_WHAT IS BEING ASKED:_
Beginning at the line that contains "For every layout", reproduce the entries below exactly, ending with the line that contains "Identify the document". Omit each picture.

_MATERIAL PROVIDED:_

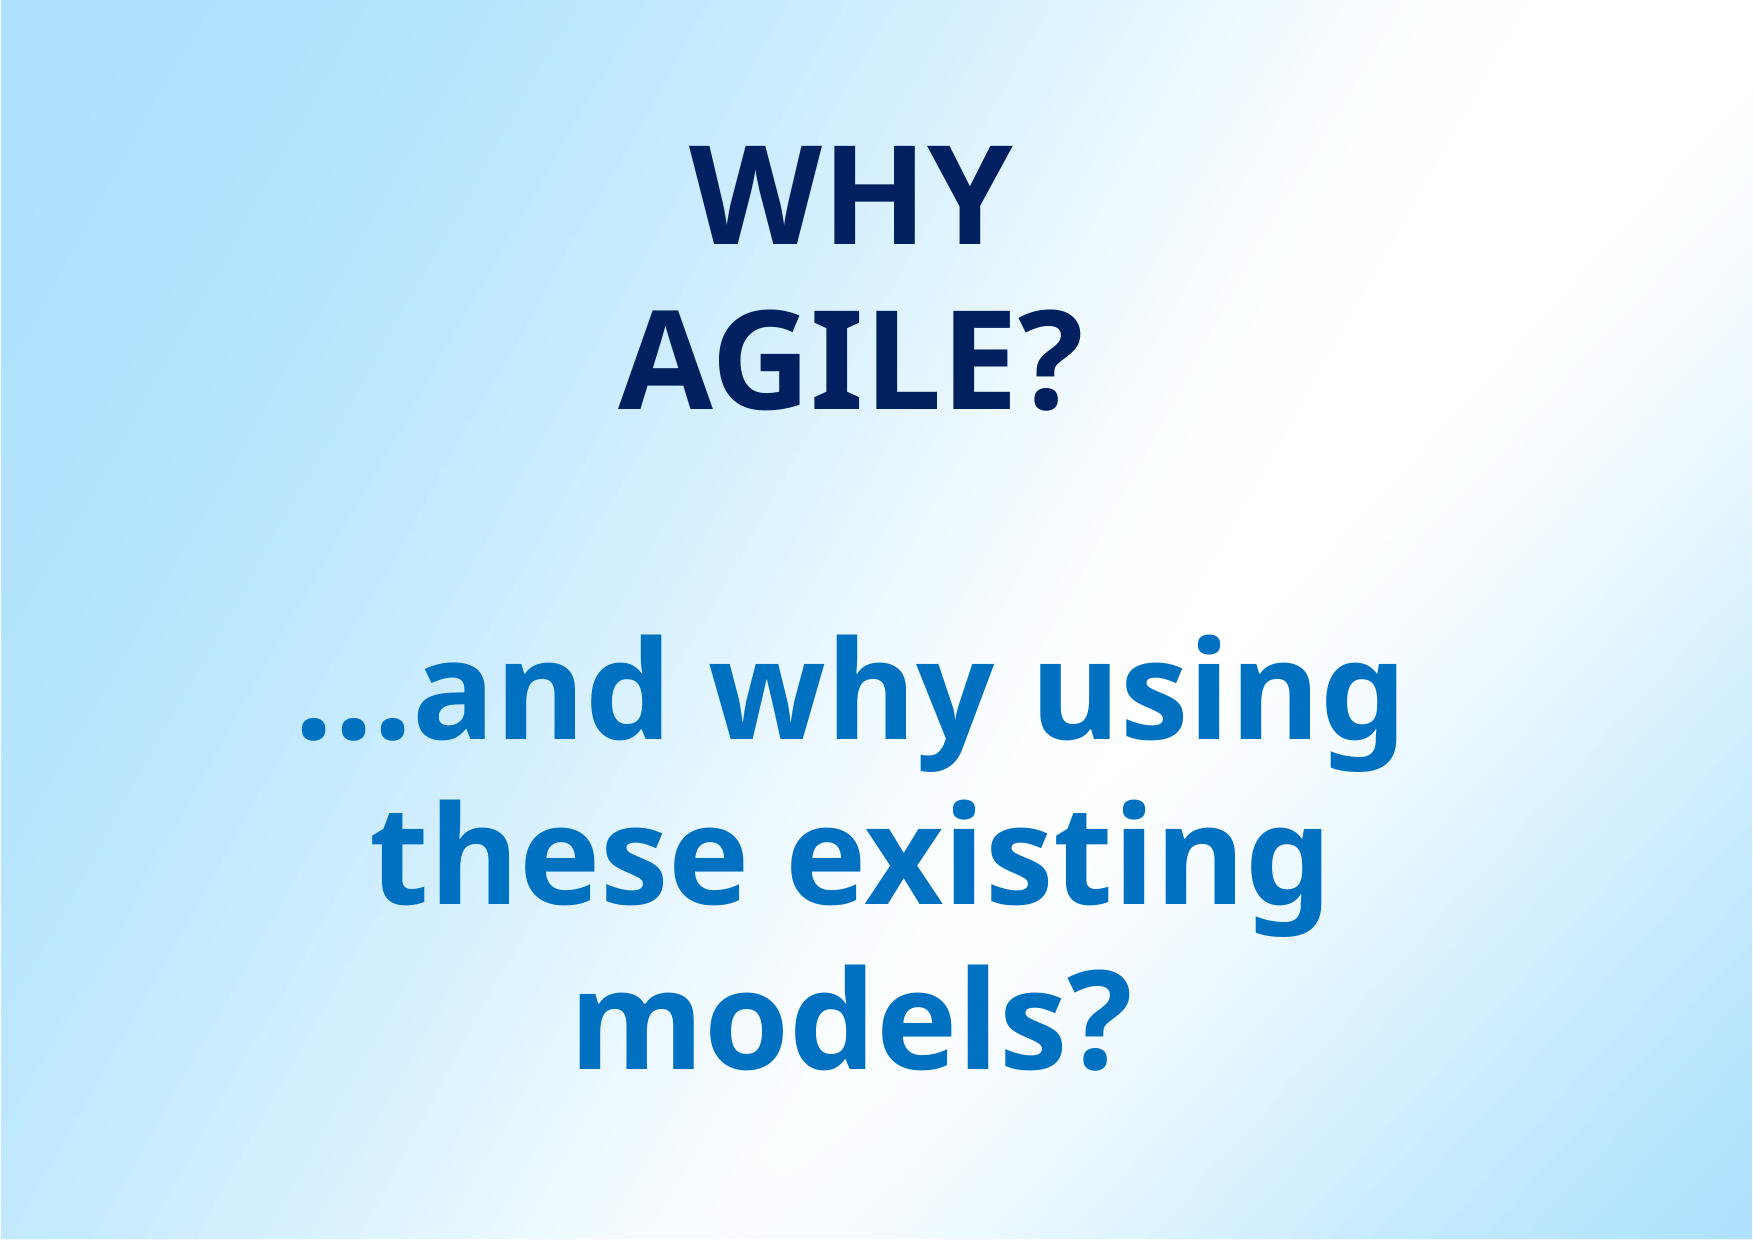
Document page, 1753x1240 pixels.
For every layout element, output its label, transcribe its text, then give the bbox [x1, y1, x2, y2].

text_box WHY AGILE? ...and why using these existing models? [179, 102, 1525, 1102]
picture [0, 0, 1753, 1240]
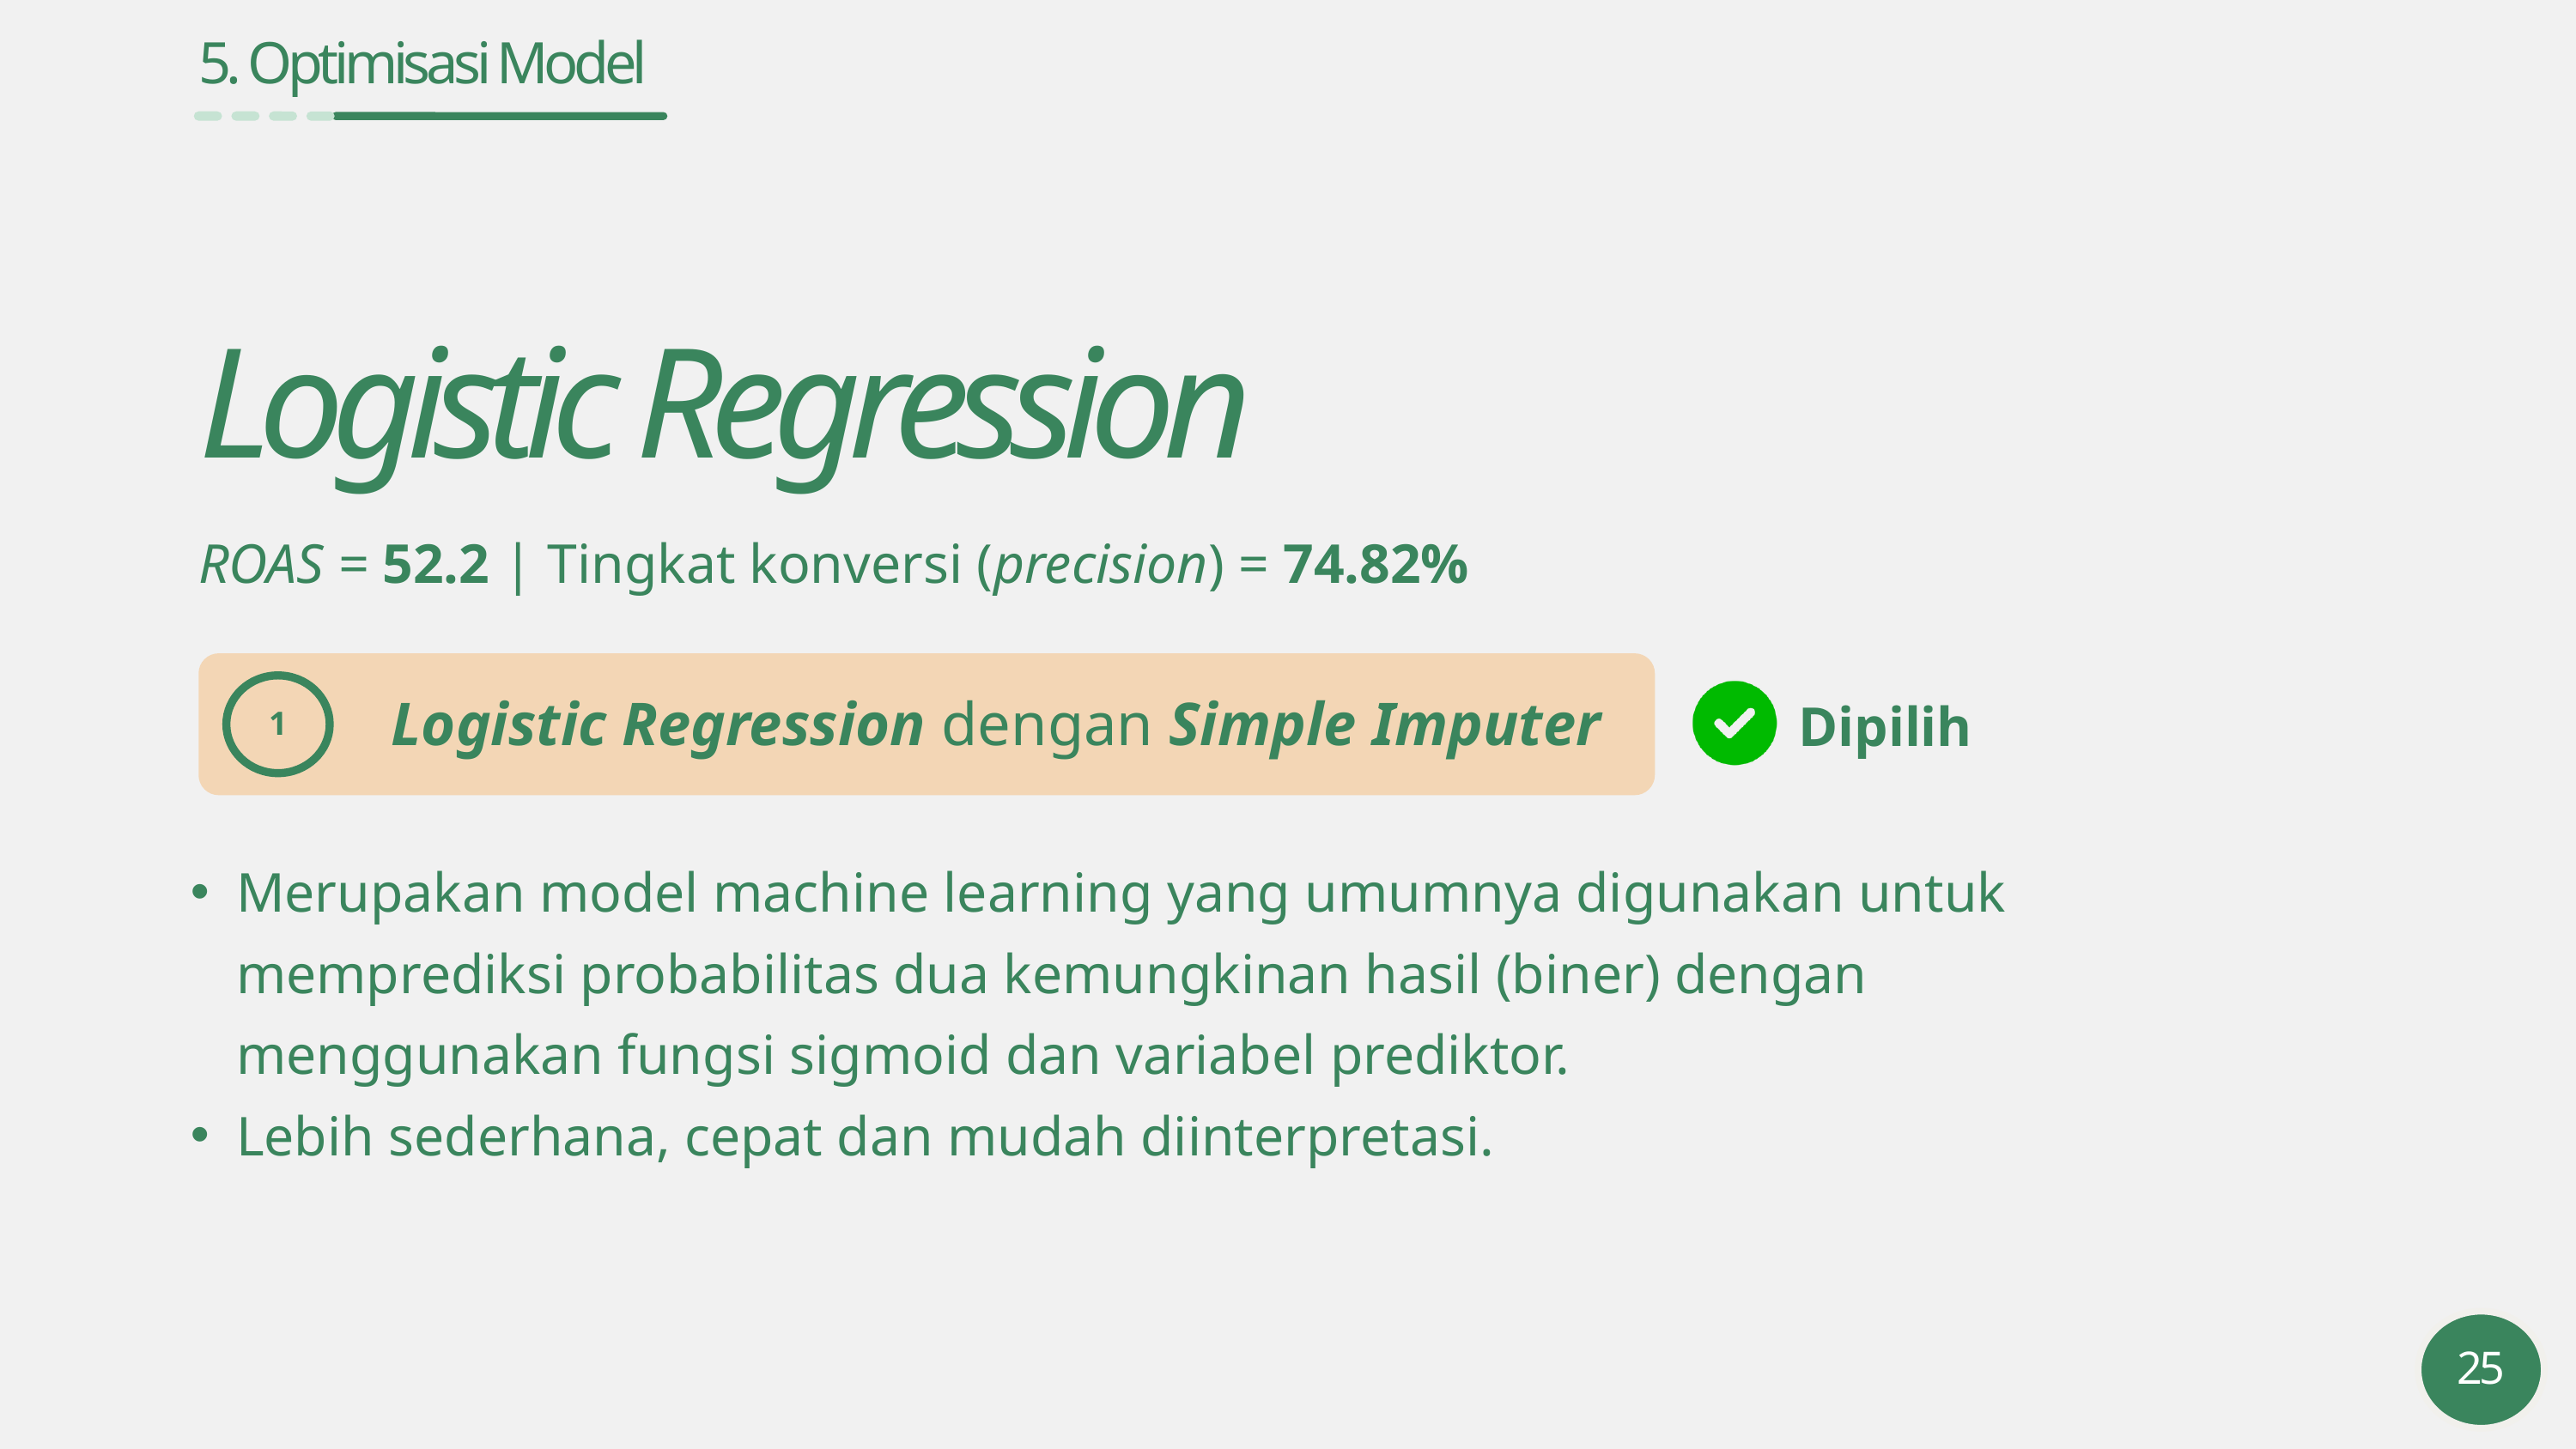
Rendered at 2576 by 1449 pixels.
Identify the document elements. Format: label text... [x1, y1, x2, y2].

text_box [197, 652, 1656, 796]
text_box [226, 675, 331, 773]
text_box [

_SOLUTION TO THE EXERCISE:_
For every layout element, output its label, transcribe its text, then give the bbox [x1, y1, x2, y2].

text_box WHY AGILE? ...and why using these existing models? [179, 102, 1525, 1102]
picture [0, 0, 1753, 1240]
Rendered at 2576 by 1449 pixels.
Identify the document elements. Format: label text... [x1, y1, x2, y2].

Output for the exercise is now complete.